Oddly enough, I’m finding myself on shifty ground regarding what I want from all of this now. Our earlier engagement, which lacked an acknowledgment of emotional effort, was wholly troubling to me. I thought I wanted emotional investment, total focus, and long-term plans. Now that things have shifted in that direction, however, I’m beginning to wonder if my earlier hopes were valid and realistic.

Now I’m stuck trying to decide if this is me just struggling–rather poorly, I think–to put my guard down after having it up as a matter of necessity or if my reservations are validated by some other nuance of our relationship. I have issues with her, as I’m sure she does with me, that need alteration and adjustment if we’re to continue on a long-term track. Conversely, I’m afraid that I’m seeing these issues with the rose-tinted glasses of the new relationship.

There are flags out there: idiosyncracies and problems that will inevitably give us trouble if they are not dealt with. But what color are they? What impact will they have on us when more time has passed and there is more investment on both parties’ behalf? When we come to those obstacles, will our bond be strong enough to avoid them, or will they crack our foundation?

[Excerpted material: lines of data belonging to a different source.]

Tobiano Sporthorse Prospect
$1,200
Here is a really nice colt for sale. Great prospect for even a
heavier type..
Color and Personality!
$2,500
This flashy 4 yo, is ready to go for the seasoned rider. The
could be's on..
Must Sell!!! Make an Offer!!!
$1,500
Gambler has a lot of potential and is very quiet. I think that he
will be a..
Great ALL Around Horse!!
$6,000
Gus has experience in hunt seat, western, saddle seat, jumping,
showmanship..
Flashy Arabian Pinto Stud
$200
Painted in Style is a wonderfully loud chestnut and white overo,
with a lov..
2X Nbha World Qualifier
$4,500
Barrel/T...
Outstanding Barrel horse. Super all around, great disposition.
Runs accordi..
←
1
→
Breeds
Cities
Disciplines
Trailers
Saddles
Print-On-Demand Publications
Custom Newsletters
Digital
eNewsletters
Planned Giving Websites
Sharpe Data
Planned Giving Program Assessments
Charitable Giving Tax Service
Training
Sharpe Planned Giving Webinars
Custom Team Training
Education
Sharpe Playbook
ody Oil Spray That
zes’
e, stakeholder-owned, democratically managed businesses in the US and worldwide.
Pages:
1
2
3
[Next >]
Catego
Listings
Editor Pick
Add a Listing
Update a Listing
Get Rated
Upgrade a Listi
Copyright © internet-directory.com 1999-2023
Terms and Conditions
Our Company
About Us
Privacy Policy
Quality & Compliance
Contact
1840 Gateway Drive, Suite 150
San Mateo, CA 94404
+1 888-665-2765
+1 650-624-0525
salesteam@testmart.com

I’ve decided to wait, as foolish as that might seem. She leaves for Lyon in August for over three months to study. This will be our time to meditate on the future of us, alone and unfettered by the physical charms and wiles of the other. It will give us a chance to approach this as objectively as possible and decide if we want to continue falling or not. Regardless of our choices post-France, though, I want to look back fondly at this time–the here and now–and remember that we shared moments in which both of us were really and genuinely happy. Regardless of the future, the present will be good.